QUOTED PASSAGE:
Although I have a sad story about the end of a tree, it is also a story of how that tree continues to contribute to the Riverside community and has connected people who share a passion for our planet and its resources. In a way, it's a story about a new beginning.

I am a forester for the Village of Riverside. On the day before St. Patrick's Day in 2015, we were experiencing high wind gusts, up to 50 mph. I received a call from our police dispatch center regarding a large tree blocking a roadway. Upon arrival, I saw a massive white oak, 32 inches in diameter, which had failed in the high winds due to armillaria root rot.

While I worked to clear the road, I began to think about the potential of the fallen tree. As I made cuts, I formed a goal of saving the tree trunk for a higher purpose.

Once we had finished clearing the road, we placed the 16-foot-long log in a nearby park. The next day, I began to count the annual rings in the log to determine the age of the tree. It was over 150 years old! It was a presettlement oak tree that had been a sapling when Frederick Law Olmsted walked our river banks and designed our landscape.

For those who are not familiar with Riverside, it is a historic community, designed by Olmsted and Clavert Vaux in the 1870s. Olmsted is considered to be the father of landscape architecture in the United States and created Central Park in New York City as well as many other American landscape treasures. The roadway plan of Riverside is a curvilinear masterpiece, designed to mirror the ebbs and flows of the Des Plaines river.

Realizing that historical connection set me on course to repurpose the old white oak and allow it to live on as a testament to Riverside and its creator.

I received enthuisastic support for the project from the public works director, Ed Bailey; the village manager, Jessica Frances; and the village president, Benjamin Sells. As a forester, I have always enjoyed a level of support that is second to none! The Riverside community and its elected officials have always placed a high value on its landscape and shared a vision for green initiatives.

The seed of the idea of urban wood utilization had been planted in my mind several years earlier by Edith Makra, then Community Trees Program Coordinator at The Morton Arboretum. A few years back, I had made a connection with Dan DeSerto at Bull Valley Hardwood, a sawmill and wood working shop in Woodstock, Ill., to utilize some ash logs harvested from a woodland area.

Dan shared my vision for repurposing the old oak and worked with me to process the log. He also put me in touch with Paul J. Meyer of Woodstock Woodworks and Studio. Paul designed and crafted three white oak boardroom tables from the log, incorporating more than 100 pieces of wood per pedestal. They are real works of art that will live on in Riverside for many years to come!

ASSIGNED TASK 1:
Copy out the saved entries word for word from their beginning through the line containing "EIN: 91-1478538", including both ends, and leave out the picture markers.
The story above and the saved entries come from unrelated sources.

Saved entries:
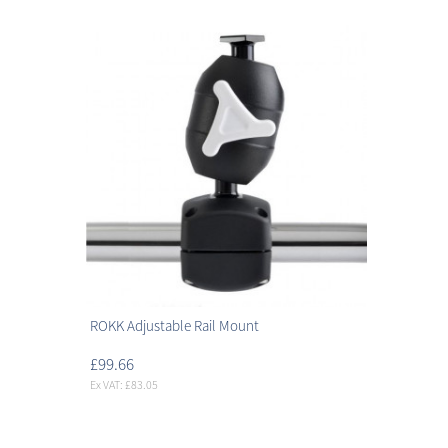
ROKK Adjustable Rail Mount
£99.66
Ex VAT: £83.05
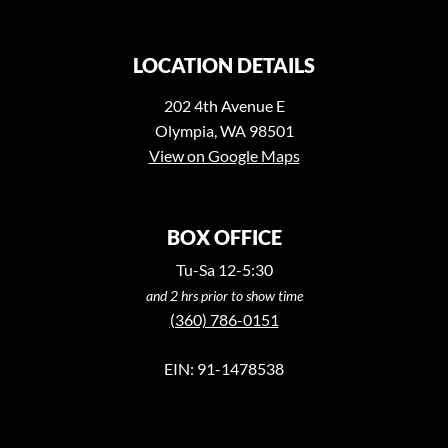
LOCATION DETAILS
202 4th Avenue E
Olympia, WA 98501
View on Google Maps
BOX OFFICE
Tu-Sa 12-5:30
and 2 hrs prior to show time
(360) 786-0151
EIN: 91-1478538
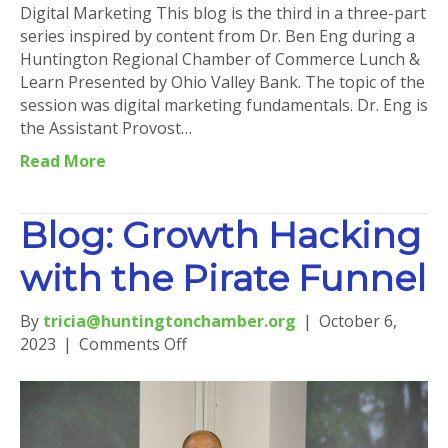
Digital Marketing This blog is the third in a three-part
series inspired by content from Dr. Ben Eng during a
Huntington Regional Chamber of Commerce Lunch &
Learn Presented by Ohio Valley Bank. The topic of the
session was digital marketing fundamentals. Dr. Eng is
the Assistant Provost…
Read More
Blog: Growth Hacking
with the Pirate Funnel
By
tricia@huntingtonchamber.org
|
October 6,
on
2023
|
Comments Off
Blog:
Growth
Hacking
with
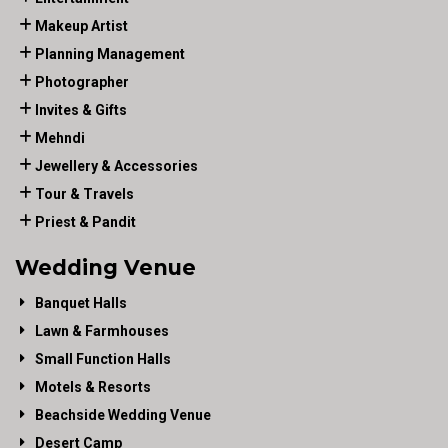
Makeup Artist
Planning Management
Photographer
Invites & Gifts
Mehndi
Jewellery & Accessories
Tour & Travels
Priest & Pandit
Wedding Venue
Banquet Halls
Lawn & Farmhouses
Small Function Halls
Motels & Resorts
Beachside Wedding Venue
Desert Camp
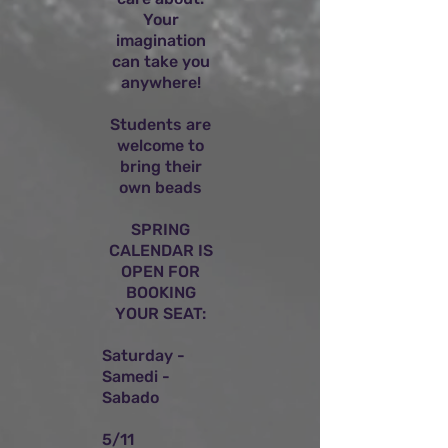
Your
imagination
can take you
anywhere!
Students are
welcome to
bring their
own beads
SPRING
CALENDAR IS
OPEN FOR
BOOKING
YOUR SEAT:
Saturday -
Samedi -
Sabado
5/11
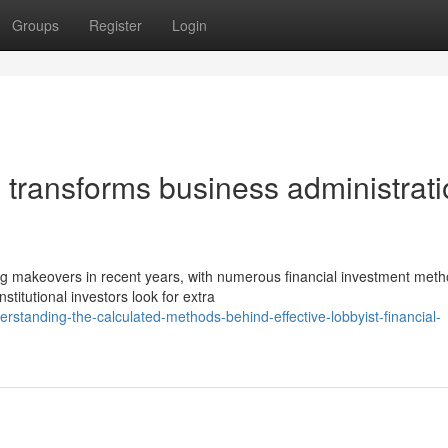
Groups
Register
Login
 transforms business administrat
ng makeovers in recent years, with numerous financial investment met
titutional investors look for extra
standing-the-calculated-methods-behind-effective-lobbyist-financial-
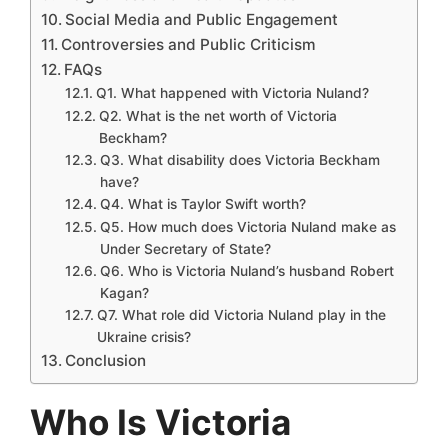
Social Media and Public Engagement
Controversies and Public Criticism
FAQs
Q1. What happened with Victoria Nuland?
Q2. What is the net worth of Victoria
Beckham?
Q3. What disability does Victoria Beckham
have?
Q4. What is Taylor Swift worth?
Q5. How much does Victoria Nuland make as
Under Secretary of State?
Q6. Who is Victoria Nuland’s husband Robert
Kagan?
Q7. What role did Victoria Nuland play in the
Ukraine crisis?
Conclusion
Who Is Victoria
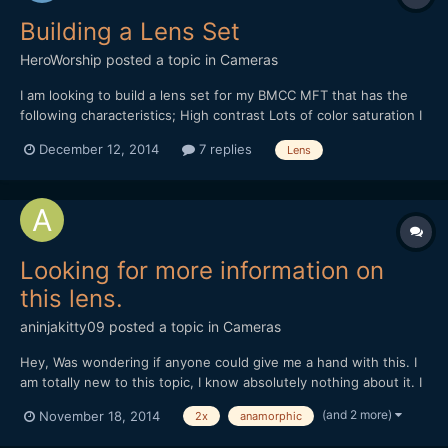
Building a Lens Set
HeroWorship
posted a topic in
Cameras
I am looking to build a lens set for my BMCC MFT that has the
following characteristics; High contrast Lots of color saturation I
have tried some lens like; Canon FD - beautiful creamy look
December 12, 2014
7 replies
Lens
Sigma Art Lens 18-35mm - great low light and sharp but sort of
sterile Some Rokinons - I am sort of lea...
Looking for more information on
this lens.
aninjakitty09
posted a topic in
Cameras
Hey, Was wondering if anyone could give me a hand with this. I
am totally new to this topic, I know absolutely nothing about it. I
work for a local movie theater, and they had an old projector
(and 2 more)
November 18, 2014
2x
anamorphic
upstairs, with this lens attached to it. The manager said I could
take it, so I figured I'd post online...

ASSIGNED TASK 2:
Answer these questions about the story of the fallen white oak:
(a) How strong were the wind gusts on the day the tree fell?
(b) How old was the tree, according to its annual rings?
(c) How many boardroom tables did Paul J. Meyer craft from the log?

ANSWER SECTION 1:
ROKK Adjustable Rail Mount
£99.66
Ex VAT: £83.05
LOCATION DETAILS
202 4th Avenue E
Olympia, WA 98501
View on Google Maps
BOX OFFICE
Tu-Sa 12-5:30
and 2 hrs prior to show time
(360) 786-0151
EIN: 91-1478538

ANSWER SECTION 2:
(a) Up to 50 mph.
(b) Over 150 years old.
(c) Three.